* [WHAT IS REQUIRED]: Scan the records below, and wherever a line has the word "wash", pull it out.
=== Section Start ===
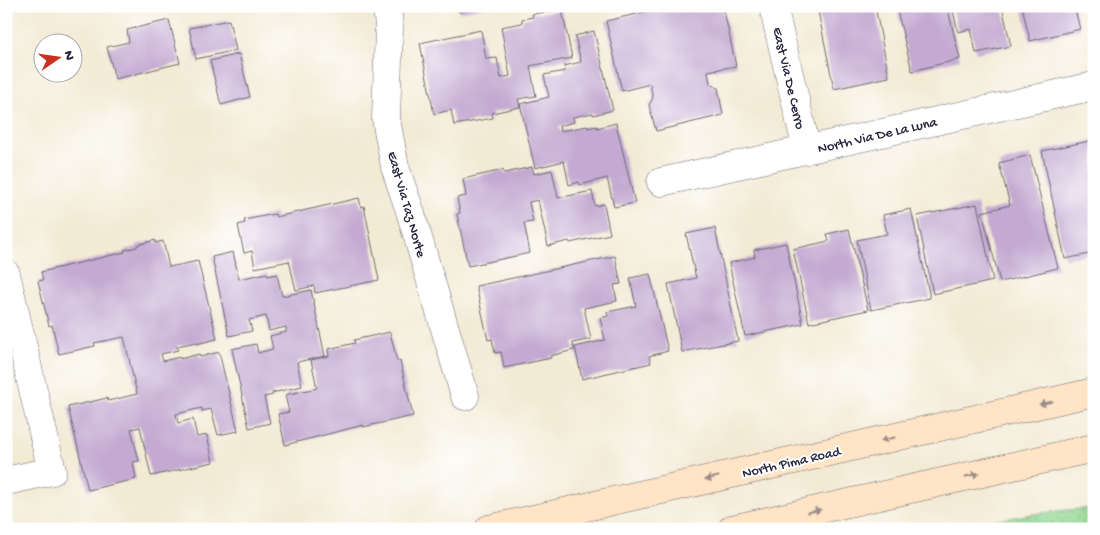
<svg xmlns="http://www.w3.org/2000/svg" width="1100" height="535" font-family="'Gochi Hand',sans-serif">
  <defs>
    <pattern id="grass-dots" width="8" height="8" patternUnits="userSpaceOnUse" patternTransform="scale(1.25)"><rect width="8" height="8" fill="#90d68f"/><path d="M2 2h.1M6 6h.1" fill="none" stroke="#7cb77c" stroke-width="1.8" stroke-linecap="round"/></pattern>
  </defs>
  <rect width="100%" height="100%" fill="#fff"/>
  <filter id="ink" filterUnits="userSpaceOnUse"><feTurbulence type="fractalNoise" baseFrequency=".02" numOctaves="2"/><feDisplacementMap in="SourceGraphic" scale="10" xChannelSelector="R" yChannelSelector="G"/><feConvolveMatrix kernelMatrix="1 2 1 2 8 2 1 2 1" color-interpolation-filters="sRGB"/></filter>
  <filter id="wash" filterUnits="userSpaceOnUse"><feTurbulence type="fractalNoise" baseFrequency=".0096" numOctaves="4" result="noise"/><feDisplacementMap in="SourceGraphic" scale="20" xChannelSelector="R" yChannelSelector="G"/><feGaussianBlur stdDeviation="1.12" result="paint"/><feColorMatrix in="noise" values="0 0 0 0 0 0 0 0 0 0 0 0 0 0 0 0 0 1.4 0 .05"/><feComposite in="paint" operator="in"/></filter>
  <g filter="url(#wash)">
    <rect width="100%" height="100%" fill="#f3ead4"/>
    <path fill="url(#grass-dots)" stroke="#597c65" d="M1094,508V529H956C1002,518 1047,511 1094,508Z"/>
    <g id="blocks">
      <path fill="#c4aad2" d="M458,6H484V7L459,12Z
        M669,6H723L736,66L708,71L710,84L718,88L723,115L656,131L649,105L653,98L650,84L622,91L606,21L658,9V13L670,10Z
        M817,6H875L889,77L834,89Z
        M896,6H947L960,59L912,71Z
        M952,6H1002L1011,46L976,53L971,29L958,32Z
        M1022,6H1074L1080,29L1030,41Z
        M562,10L572,58L530,66L536,96L518,99L520,107L492,113L493,118L454,125L451,110L434,114L420,43L481,30L486,59L497,58L501,78L510,76L501,27L522,23V19L533,17L532,14Z
        M169,20L180,63L115,79L107,47L129,42L127,30Z
        M229,20L236,50L196,59L189,28Z
        M594,31L613,110L593,115V113L573,117L574,122L559,126L560,131L588,126V128L597,126V128L616,123L635,203L614,207L607,178L580,185L579,182L569,185L564,161L535,168L520,104L549,97L544,75L565,71L564,66L581,62L575,36Z
        M239,54L250,97L221,105L210,61Z
        M1094,140V253L1065,259L1042,151Z
        M1030,155L1058,268L1000,282L982,212L1010,205L999,163Z
        M532,167L534,174L552,170L558,198L592,191L595,206L604,204L610,234L570,243L569,241L548,246L538,200L529,202L533,222L524,223L530,253L468,266L457,214L460,213L457,198L466,196L463,179L503,170L504,173Z
        M359,198L361,207L364,206L379,280L315,293L314,286L296,290L289,261L255,268L252,251L244,253L238,225L245,223L244,220L275,214L276,217Z
        M977,204L993,281L933,294L917,216Z
        M911,209L930,298L871,310L857,240L887,234L883,215Z
        M715,228L738,341L682,352L668,284L696,278L686,234Z
        M849,229L868,310L809,323L793,249L829,241L827,234Z
        M155,240V243L163,241L169,267L198,261L217,339L196,344V342L177,346L178,350L161,354L163,361L180,357V359L199,354L200,357L219,352L238,431L218,435L211,409L202,411V408L176,414L178,423L193,419L197,437L207,435L213,462L151,476L140,427L131,429L139,461L133,462L136,479L88,490L68,407L107,398L108,401L137,394L124,337L94,343L95,346L59,354L52,325L49,326L38,281L43,280L41,272L125,252L124,250L137,247V245Z
        M786,243L803,324L745,336L729,263L755,257L754,250Z
        M233,252L239,279L267,273L268,276L277,274L282,296L311,290L325,356L297,362L302,386L272,393L273,395L264,397L270,423L249,428L232,349L256,344L258,353L273,349L270,336L286,332V327L269,331L266,316L249,320L252,331L229,336L212,257Z
        M615,256L621,284L614,285L617,301L584,308L591,339L573,343L574,350L550,356L551,358L504,368L501,352L495,353L492,339L488,340L476,286Z
        M650,274L668,351L649,356L651,363L582,379L575,347L605,340L600,318L608,316L607,312L636,306L630,278Z
        M390,332L397,361H400L413,416L363,427V425L285,445L278,414L289,412L285,395L317,388L311,360L329,356L328,349L355,343L354,340Z"/>
    </g>
  </g>
  <g filter="url(#ink)">
    <use href="#blocks" fill-opacity="0" stroke="#6b6871" stroke-width="1"/>
    <g fill="none" stroke-linecap="round" stroke-linejoin="round">
      <g stroke="#6b6871" stroke-width="29">
        <path id="minor" d="M387,6L389,27L386,119L395,167L410,211L465,396
          M773,6L807,150
          M661,182L1094,86
          M6,274L52,471L6,481"/>
      </g>
      <g stroke="#6b6871" stroke-width="29">
        <path id="secondary" d="M489,529L1094,392
          M732,529L1094,448"/>
      </g>
      <use href="#minor" stroke="#fff" stroke-width="28"/>
      <use href="#secondary" stroke="#ffe4c6" stroke-width="28"/>
    </g>
    <defs><path id="oneway-solid" d="M-6-.8H1V-3.2L6.5 0L1 3.2V.8H-6Z" transform="scale(1.25)"/></defs>
    <g fill="#9c8d87">
      <use href="#oneway-solid" transform="translate(1046 403) rotate(167)"/>
      <use href="#oneway-solid" transform="translate(888 439) rotate(167)"/>
      <use href="#oneway-solid" transform="translate(972 475) rotate(-13)"/>
      <use href="#oneway-solid" transform="translate(712 478) rotate(167)"/>
      <use href="#oneway-solid" transform="translate(814 511) rotate(-13)"/>
    </g>
  </g>
  <g text-anchor="middle" stroke-width="4" stroke-linejoin="round" paint-order="stroke">
    <g font-size="14" fill="#22223b" stroke="#fff">
      <text transform="translate(790 78) rotate(77)" y="5">East Via De Cerro</text>
      <text transform="translate(877 134) rotate(-13)" y="5">North Via De La Luna</text>
      <text transform="translate(408 204) rotate(74)" y="5">East Via Taz Norte</text>
      <text transform="translate(791 461) rotate(-13)" y="5">North Pima Road</text>
    </g>
  </g>
  <rect width="1100" height="535" fill="none" stroke="#fff" stroke-width="25"/>
  <g transform="translate(58 58) rotate(77)"><circle r="24" fill="#ffffff" stroke="#a7a7b1"/>
  <path d="M0-4L9 19L0 12L-9 19Z" fill="#c8321e"/>
  <text y="-8" font-size="14" font-weight="bold" text-anchor="middle" fill="#22223b">N</text>
  </g>
</svg>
=== Section End ===
* [RESPONSE]:
  <filter id="wash" filterUnits="userSpaceOnUse"><feTurbulence type="fractalNoise" baseFrequency=".0096" numOctaves="4" result="noise"/><feDisplacementMap in="SourceGraphic" scale="20" xChannelSelector="R" yChannelSelector="G"/><feGaussianBlur stdDeviation="1.12" result="paint"/><feColorMatrix in="noise" values="0 0 0 0 0 0 0 0 0 0 0 0 0 0 0 0 0 1.4 0 .05"/><feComposite in="paint" operator="in"/></filter>
  <g filter="url(#wash)">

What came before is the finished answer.